If you leave prose_patterns empty, every non-empty line is treated as prose unless it is excluded by skip_patterns or skip_blocks.

skip_patterns

skip_patterns is a list of line-level regexes. If a line matches any of them, that line is excluded from checking.

Use this for:

  • headings,

  • directive lines,

  • comments,

  • key/value assignments,

  • delimiter lines.

skip_blocks

skip_blocks defines multi-line regions to exclude. Each entry has:

  • start: regex for the opening line,

  • end: regex for the closing line.

Once a start line matches, lang-check skips that line, everything inside the block, and the closing delimiter line.

Use this for:

  • fenced code blocks,

  • literal blocks,

  • embedded scripts,

  • heredoc-style regions.

Worked Example: AsciiDoc

This schema treats normal text as prose, skips headings, and ignores fenced listing blocks delimited by ----.

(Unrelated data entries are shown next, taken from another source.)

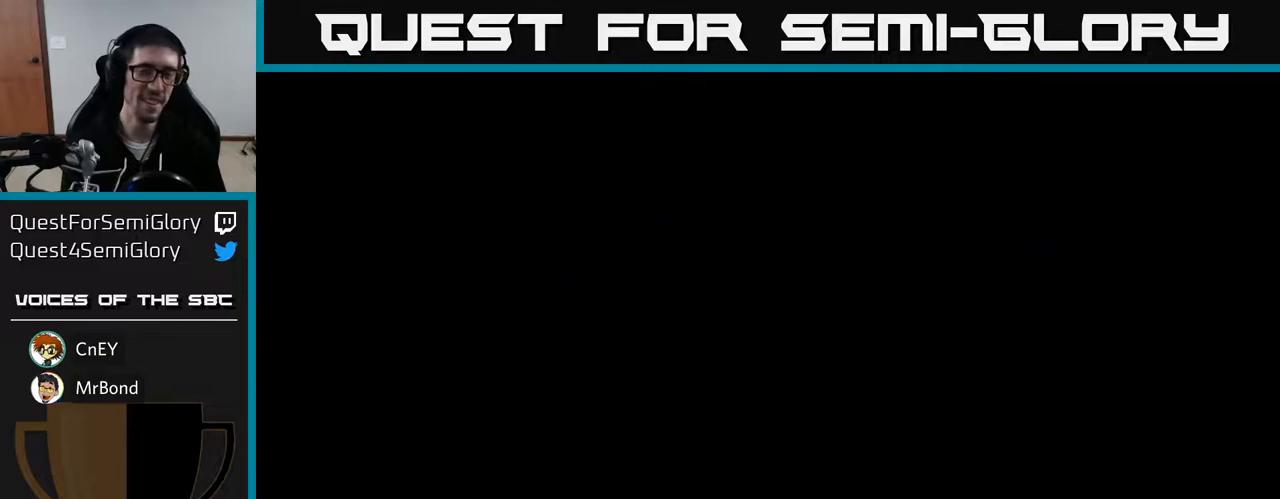
{"buttons": [], "right_stick": "center", "events": []}
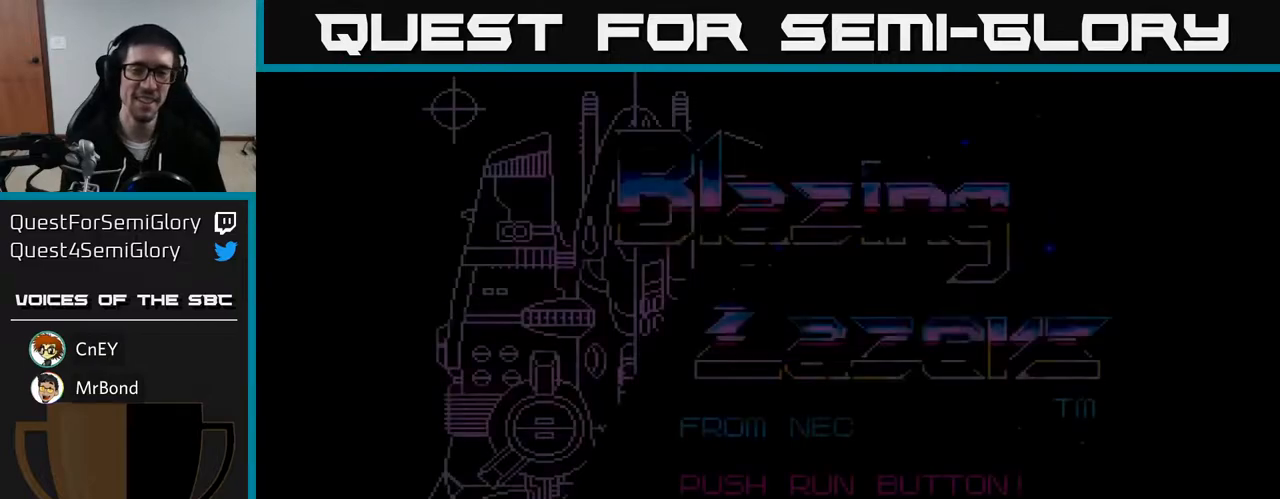
{"buttons": [], "right_stick": "center", "events": []}
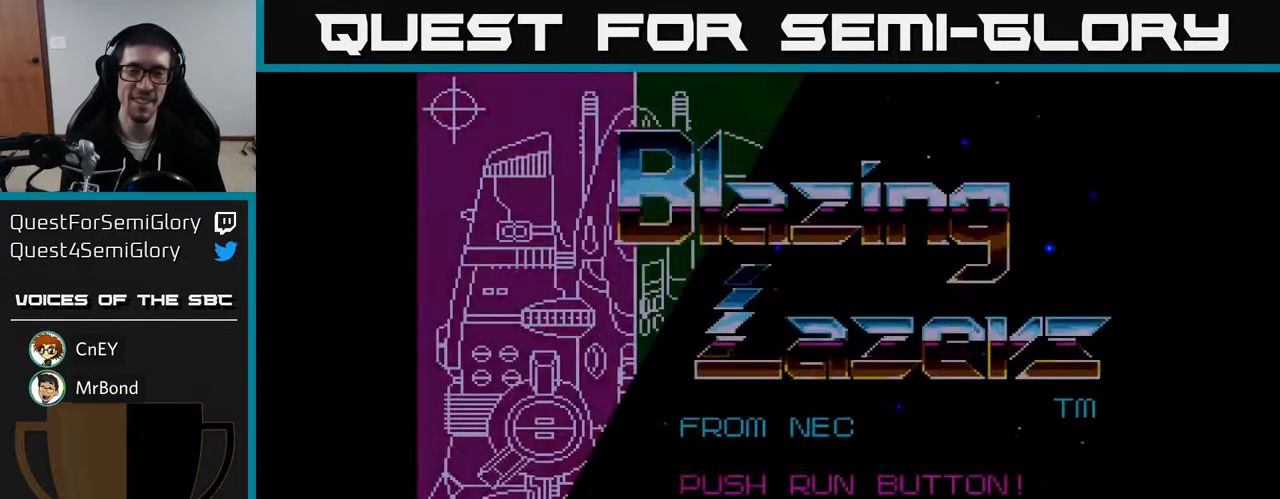
{"buttons": [], "right_stick": "center", "events": [[150, "START", "down"], [333, "START", "up"]]}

Create .langcheck/schemas/asciidoc.yaml in your workspace with:

name: asciidoc
extensions:
  - adoc
  - asciidoc
prose_patterns: []
skip_patterns:
  - pattern: "^=+\\s"
skip_blocks:
  - start: "^----\\s*$"
    end: "^----\\s*$"

Sample file:

= Document Title

This is an test.

----
This is an test in code.
----

With the schema above:

  • the heading line is skipped by skip_patterns,

  • the fenced block is skipped by skip_blocks,

  • This is an test. is treated as prose and checked.

Verify it with:

language-check check path/to/file.adoc

Worked Example: TOML Notes

For a TOML-like file where only free-form comment lines should be checked:

name: toml-notes
extensions:
  - toml
prose_patterns: []
skip_patterns:
  - pattern: "^\\s*\\["
  - pattern: "^\\s*\\w+\\s*="
skip_blocks: []

This will ignore tables and assignments while still checking plain text lines that do not match those patterns.

Built-in languages still win

SLS schemas are a fallback only. If a file extension already has a built-in tree-sitter extractor, lang-check keeps using the built-in extractor for that extension.

That means:

  • a custom .rst schema will not replace the built-in reStructuredText extractor,

  • a custom .md schema will not replace Markdown,

  • schemas are primarily for new extensions that do not already have first-class support.

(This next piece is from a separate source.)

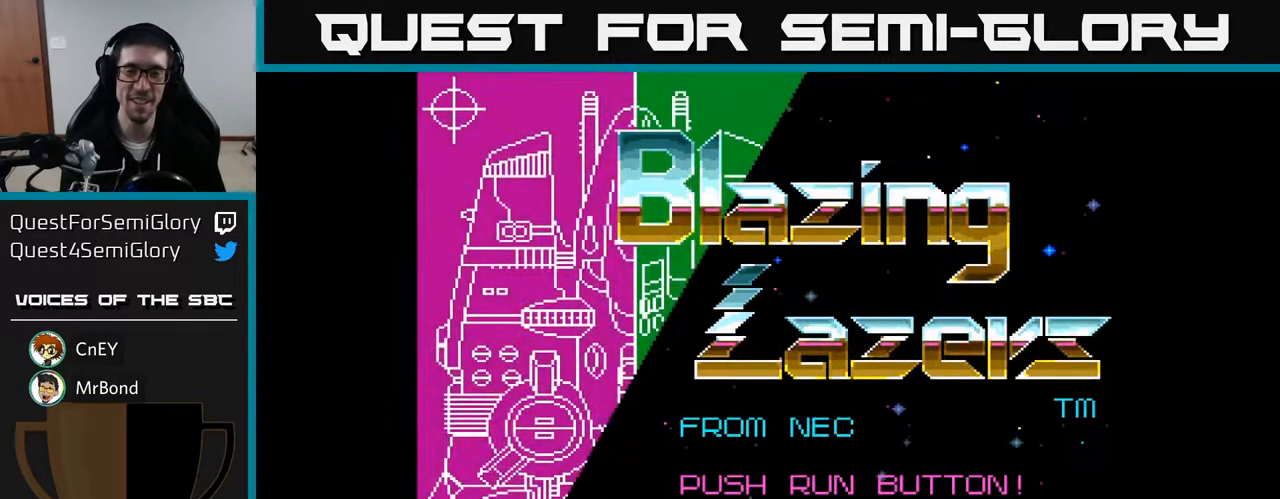
{"buttons": [], "right_stick": "center", "events": []}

When to use extension aliases instead

If the new format is truly the same as an existing built-in format, a simple extension alias in .languagecheck.yaml is usually better:

languages:
  extensions:
    markdown:
      - mdx

That reuses the target language’s full tree-sitter extractor instead of the regex-based SLS fallback.

Limitations

  • SLS extraction is regex-based, not AST-aware.

  • Matching is line-oriented; nested syntax is not understood.

  • Block skipping depends entirely on your start/end patterns.

  • If a format needs structural parsing, use the plugin workflow instead.

For a dedicated tree-sitter-based language integration, see guide-plugin-language.md.